Growing-season burns, which are conducted after the new leaves appear in the spring, are much better in controlling undesirable vegetation, particularly hardwoods. These burns also help stimulate herbaceous vegetation and grasses that many wildlife species depend on for food and cover. Also, growing-season burns most resemble the natural burns which historically have occurred in the Southeast from lightning strikes.
"Growing-season burns are essential in keeping our pine forests open and park-like," said Fort Jackson wildlife biologist Nicole Hawkins. "Our endangered red-cockaded woodpecker requires old growth open pine forests for survival. Chemical treatments to remove undesirable vegetation cost 10 times as much per acre as prescribed fire, and mechanical treatments are at least 20 times more expensive."
Prescribed burning is widely recognized by forestry and natural resource managers as one of the most cost-effective land management tools available. Few, if any, alternative treatments can compete regarding effectiveness and costs. And, a single prescribed burn can have multiple benefits for many species of plants and animals that inhabit Fort Jackson, including our Soldiers in training.
Drill sergeants have been asked about the type of forested lands they prefer to use on the installation when training Soldiers in the field. The majority agree that they prefer to train in open pine stands where they can see their Soldiers and give them verbal instructions as they train. Stands that are maintained by prescribed fire provide ideal training lands.

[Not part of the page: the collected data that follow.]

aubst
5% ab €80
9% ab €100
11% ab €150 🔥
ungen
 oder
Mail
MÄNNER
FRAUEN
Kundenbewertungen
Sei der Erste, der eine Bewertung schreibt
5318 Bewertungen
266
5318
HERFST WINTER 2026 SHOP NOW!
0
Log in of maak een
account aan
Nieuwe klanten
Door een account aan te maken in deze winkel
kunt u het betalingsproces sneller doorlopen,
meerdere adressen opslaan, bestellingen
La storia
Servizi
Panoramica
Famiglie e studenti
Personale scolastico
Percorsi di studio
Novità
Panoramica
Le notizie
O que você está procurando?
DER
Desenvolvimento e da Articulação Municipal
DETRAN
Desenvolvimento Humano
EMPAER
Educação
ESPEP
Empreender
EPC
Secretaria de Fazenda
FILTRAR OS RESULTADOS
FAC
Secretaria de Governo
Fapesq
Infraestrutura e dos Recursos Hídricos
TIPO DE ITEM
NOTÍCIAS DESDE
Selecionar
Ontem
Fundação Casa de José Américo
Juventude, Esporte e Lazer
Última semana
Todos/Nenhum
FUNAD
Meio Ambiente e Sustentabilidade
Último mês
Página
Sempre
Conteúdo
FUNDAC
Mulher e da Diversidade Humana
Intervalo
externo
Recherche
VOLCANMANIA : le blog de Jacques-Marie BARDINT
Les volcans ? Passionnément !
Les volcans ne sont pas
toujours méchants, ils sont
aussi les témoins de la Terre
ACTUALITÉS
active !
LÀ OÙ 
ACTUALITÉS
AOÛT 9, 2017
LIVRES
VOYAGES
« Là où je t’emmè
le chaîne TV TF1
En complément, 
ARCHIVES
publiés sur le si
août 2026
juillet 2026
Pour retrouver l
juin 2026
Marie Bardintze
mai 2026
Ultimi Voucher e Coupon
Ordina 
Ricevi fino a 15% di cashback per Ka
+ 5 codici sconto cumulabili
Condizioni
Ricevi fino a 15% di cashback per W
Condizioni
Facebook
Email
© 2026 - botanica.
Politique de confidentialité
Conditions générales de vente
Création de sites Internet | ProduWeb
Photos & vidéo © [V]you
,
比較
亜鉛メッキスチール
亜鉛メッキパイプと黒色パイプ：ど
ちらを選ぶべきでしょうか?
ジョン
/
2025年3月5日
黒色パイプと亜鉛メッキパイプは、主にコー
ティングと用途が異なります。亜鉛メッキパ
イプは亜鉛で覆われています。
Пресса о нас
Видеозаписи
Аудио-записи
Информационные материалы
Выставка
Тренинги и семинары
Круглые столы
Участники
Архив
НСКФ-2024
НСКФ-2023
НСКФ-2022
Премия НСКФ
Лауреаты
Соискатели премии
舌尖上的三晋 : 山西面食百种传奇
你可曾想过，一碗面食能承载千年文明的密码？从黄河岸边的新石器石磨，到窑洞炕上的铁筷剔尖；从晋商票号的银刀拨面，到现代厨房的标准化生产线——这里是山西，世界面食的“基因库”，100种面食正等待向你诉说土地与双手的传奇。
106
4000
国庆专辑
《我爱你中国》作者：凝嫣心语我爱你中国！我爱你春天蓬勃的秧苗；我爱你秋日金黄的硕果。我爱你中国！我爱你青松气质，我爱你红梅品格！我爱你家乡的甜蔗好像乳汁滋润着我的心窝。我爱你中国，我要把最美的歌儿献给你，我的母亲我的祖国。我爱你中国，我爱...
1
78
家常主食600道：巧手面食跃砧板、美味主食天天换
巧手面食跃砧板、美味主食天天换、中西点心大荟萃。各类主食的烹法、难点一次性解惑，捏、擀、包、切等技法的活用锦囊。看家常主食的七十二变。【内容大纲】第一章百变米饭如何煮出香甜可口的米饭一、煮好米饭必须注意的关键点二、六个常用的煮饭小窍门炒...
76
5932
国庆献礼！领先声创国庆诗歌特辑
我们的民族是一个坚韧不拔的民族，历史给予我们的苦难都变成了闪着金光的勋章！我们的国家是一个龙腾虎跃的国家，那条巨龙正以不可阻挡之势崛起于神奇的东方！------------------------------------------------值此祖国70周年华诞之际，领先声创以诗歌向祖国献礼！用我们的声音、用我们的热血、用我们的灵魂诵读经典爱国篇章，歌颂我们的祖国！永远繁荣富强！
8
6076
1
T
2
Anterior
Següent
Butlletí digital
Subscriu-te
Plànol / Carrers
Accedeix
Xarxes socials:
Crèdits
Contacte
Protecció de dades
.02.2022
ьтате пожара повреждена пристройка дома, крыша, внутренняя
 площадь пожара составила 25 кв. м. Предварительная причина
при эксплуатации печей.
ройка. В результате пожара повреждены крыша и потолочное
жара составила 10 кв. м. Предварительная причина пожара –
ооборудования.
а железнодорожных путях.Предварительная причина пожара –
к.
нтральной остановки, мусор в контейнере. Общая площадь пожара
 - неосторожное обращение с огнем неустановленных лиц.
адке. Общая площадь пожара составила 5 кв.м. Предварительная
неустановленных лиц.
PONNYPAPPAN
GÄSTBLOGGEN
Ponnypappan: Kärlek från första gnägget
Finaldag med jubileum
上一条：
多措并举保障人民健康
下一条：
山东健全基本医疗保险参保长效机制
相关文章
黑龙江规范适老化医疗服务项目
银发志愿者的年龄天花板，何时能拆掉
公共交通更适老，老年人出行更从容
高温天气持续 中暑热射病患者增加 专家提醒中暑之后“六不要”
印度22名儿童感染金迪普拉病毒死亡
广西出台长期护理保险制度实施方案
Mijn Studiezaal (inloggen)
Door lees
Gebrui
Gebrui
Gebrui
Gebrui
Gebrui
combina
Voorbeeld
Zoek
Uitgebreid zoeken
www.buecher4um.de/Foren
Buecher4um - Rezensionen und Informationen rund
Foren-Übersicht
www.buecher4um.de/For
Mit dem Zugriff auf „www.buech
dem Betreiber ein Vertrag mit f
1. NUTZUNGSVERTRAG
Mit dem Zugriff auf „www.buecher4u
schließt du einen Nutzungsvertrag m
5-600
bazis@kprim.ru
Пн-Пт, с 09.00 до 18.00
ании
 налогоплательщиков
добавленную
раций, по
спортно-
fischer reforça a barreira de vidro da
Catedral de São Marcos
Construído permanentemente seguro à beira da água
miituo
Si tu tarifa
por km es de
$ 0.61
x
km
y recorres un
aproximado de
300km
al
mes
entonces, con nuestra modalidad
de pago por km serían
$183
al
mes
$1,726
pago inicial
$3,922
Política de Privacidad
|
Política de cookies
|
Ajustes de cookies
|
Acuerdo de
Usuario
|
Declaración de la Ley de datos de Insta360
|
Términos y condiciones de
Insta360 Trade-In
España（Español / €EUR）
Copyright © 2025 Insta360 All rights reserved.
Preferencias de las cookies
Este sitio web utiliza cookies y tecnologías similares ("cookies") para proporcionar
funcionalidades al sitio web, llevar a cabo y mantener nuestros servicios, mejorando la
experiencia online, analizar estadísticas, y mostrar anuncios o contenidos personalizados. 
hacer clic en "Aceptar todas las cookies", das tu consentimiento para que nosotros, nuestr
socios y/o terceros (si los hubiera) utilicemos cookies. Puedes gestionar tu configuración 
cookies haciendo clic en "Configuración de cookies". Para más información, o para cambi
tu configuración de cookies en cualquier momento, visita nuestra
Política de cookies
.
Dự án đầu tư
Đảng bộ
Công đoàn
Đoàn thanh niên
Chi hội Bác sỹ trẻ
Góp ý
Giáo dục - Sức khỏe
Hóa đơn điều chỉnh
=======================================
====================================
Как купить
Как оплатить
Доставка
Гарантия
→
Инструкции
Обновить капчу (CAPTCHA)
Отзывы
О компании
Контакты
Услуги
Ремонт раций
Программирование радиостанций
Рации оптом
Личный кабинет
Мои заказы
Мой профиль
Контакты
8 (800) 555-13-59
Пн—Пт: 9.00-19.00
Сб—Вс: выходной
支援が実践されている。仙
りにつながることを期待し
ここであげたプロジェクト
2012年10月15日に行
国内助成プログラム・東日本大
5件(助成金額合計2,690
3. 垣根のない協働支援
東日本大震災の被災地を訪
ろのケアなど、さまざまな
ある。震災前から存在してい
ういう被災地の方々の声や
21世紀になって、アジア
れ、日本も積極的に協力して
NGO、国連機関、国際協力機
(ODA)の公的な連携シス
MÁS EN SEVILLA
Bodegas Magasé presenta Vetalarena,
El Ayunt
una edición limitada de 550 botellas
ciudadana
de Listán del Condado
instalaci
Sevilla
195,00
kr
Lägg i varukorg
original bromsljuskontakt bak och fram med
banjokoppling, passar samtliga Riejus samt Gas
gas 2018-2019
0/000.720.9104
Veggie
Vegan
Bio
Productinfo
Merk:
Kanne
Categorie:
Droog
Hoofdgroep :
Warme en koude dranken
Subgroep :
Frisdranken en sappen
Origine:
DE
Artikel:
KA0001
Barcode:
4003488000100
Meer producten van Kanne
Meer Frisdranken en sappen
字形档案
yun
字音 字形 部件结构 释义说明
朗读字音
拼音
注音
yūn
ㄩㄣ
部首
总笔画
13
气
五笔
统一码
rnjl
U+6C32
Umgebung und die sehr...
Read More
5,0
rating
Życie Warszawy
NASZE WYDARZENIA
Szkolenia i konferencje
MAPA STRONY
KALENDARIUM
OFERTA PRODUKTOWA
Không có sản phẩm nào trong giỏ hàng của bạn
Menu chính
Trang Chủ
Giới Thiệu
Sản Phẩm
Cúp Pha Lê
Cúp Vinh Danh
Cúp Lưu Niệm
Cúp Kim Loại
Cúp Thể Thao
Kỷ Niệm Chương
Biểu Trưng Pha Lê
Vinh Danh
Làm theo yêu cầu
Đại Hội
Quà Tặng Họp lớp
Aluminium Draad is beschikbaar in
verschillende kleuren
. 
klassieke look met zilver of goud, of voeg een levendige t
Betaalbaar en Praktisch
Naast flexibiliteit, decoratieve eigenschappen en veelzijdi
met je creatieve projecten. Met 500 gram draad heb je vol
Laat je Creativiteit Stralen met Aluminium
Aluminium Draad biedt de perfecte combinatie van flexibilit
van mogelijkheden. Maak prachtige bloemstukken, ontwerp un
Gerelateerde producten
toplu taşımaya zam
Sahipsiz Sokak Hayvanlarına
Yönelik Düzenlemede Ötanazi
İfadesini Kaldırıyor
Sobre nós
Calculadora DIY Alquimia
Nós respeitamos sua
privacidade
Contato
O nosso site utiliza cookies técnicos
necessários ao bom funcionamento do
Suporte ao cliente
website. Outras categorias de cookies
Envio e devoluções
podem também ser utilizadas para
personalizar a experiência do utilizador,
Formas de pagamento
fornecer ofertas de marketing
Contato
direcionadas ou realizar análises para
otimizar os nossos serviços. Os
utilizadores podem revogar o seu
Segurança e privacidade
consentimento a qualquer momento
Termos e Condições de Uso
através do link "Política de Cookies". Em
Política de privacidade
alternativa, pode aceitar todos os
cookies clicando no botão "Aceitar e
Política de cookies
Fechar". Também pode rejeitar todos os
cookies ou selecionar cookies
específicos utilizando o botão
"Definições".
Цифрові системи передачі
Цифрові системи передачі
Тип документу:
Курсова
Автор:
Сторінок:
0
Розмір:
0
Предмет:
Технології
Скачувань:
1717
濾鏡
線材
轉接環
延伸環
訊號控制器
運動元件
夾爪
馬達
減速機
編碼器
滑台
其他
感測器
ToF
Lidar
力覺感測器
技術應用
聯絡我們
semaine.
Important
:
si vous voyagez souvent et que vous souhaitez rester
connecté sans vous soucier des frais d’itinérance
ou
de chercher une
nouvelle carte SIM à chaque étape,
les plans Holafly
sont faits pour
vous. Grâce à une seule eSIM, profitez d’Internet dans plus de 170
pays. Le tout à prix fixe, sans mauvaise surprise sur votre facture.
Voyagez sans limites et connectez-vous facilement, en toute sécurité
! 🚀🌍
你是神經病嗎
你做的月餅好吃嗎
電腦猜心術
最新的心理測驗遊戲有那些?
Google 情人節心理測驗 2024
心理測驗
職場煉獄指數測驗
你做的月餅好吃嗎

"Our goal in the Forestry Branch is to prescribe burn all our timber stands on a three-year rotation," Clayborne said. "Last year we had a record-breaking burn season with 12,688 total acres being prescribed burned, and 8,215 acres of those burned during the growing season. If the current warmer-than-normal temperatures continue this year, growing season burns may begin earlier than normal."
In the next few months, when someone sees a large smoke plume over Fort Jackson, he or she should aware that it is probably not some catastrophic wildfire, but the Forestry Branch's prescribed burn team improving training lands with a prescribed fire.